Les banquiers souhaitent que l'Administration fédérale des contributions n'envoie plus à des Etats étrangers le nom de collaborateurs figurant sur des documents bancaires.

par
apn
L'Association suisse des employés de banque souhaite que l'Administration fédérale des contributions prenne en compte le droit de ses membres quand elle transmet des données à d'autres pays dans le cadre de lassistance administrative en matière fiscale.

L'Association suisse des employés de banque souhaite que l'Administration fédérale des contributions prenne en compte le droit de ses membres quand elle transmet des données à d'autres pays dans le cadre de lassistance administrative en matière fiscale.

Une pratique qui doit cesser... Pour l'Association suisse des employés de banque (Aseb), l'Administration fédérale des contributions (AFC) ne doit plus envoyer à des Etats étrangers des documents bancaires sans masquer le nom de collaborateurs et collaboratrices y figurant, ni sans informer préalablement les personnes concernées. Cette position de principe de l'Aseb est la même que celle du Préposé fédéral à la protection des données, qui a déposé un recours auprès du Tribunal administratif fédéral au sujet de cette pratique. Mais, étant donné que ce recours n'a pas d'effet suspensif, le fisc ne modifiera sa pratique qu'en cas de décision contraire de la Cour. Le verdict est toujours attendu.

Pour l'Aseb, qui regroupe quelque 8000 employés de banque, «le plus urgent est d'assurer aux concernés le droit d'être informés dans le cadre de la procédure de l'assistance administrative en matière fiscale, afin de pouvoir s'opposer si besoin à la communication de leur nom».

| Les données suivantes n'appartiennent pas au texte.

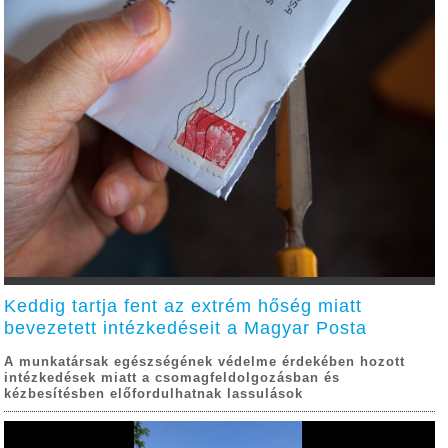
Keddig tartja fent az extrém hőség miatt
bevezetett intézkedéseit a Magyar Posta
A munkatársak egészségének védelme érdekében hozott
intézkedések miatt a csomagfeldolgozásban és
kézbesítésben előfordulhatnak lassulások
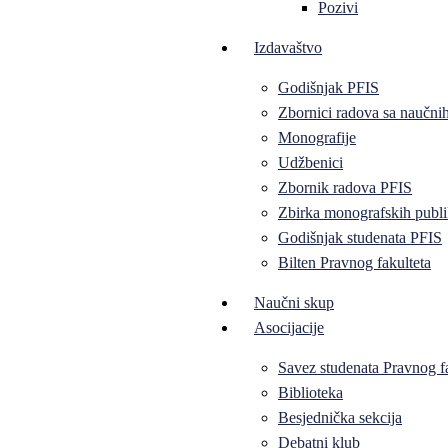
Pozivi
Izdavaštvo
Godišnjak PFIS
Zbornici radova sa naučni
Monografije
Udžbenici
Zbornik radova PFIS
Zbirka monografskih publi
Godišnjak studenata PFIS
Bilten Pravnog fakulteta
Naučni skup
Asocijacije
Savez studenata Pravnog f
Biblioteka
Besjednička sekcija
Debatni klub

«Des victimes collatérales»

L'AFC a cependant accepté d'examiner les demandes d'information des employés de banque. Une attitude que l'Aseb considère comme une «ouverture partielle qui ne protège que très partiellement les employés de banque».

Denise Chervet, la directrice de l'Aseb, considère que si les données ont été communiquées, l'employé doit au moins pouvoir évaluer si sa sécurité est affectée. «Les employés de banque sont les victimes collatérales de pratiques bancaires révolues qui furent défendues pendant des décennies par les responsables économiques et politiques», a-t-elle conclu.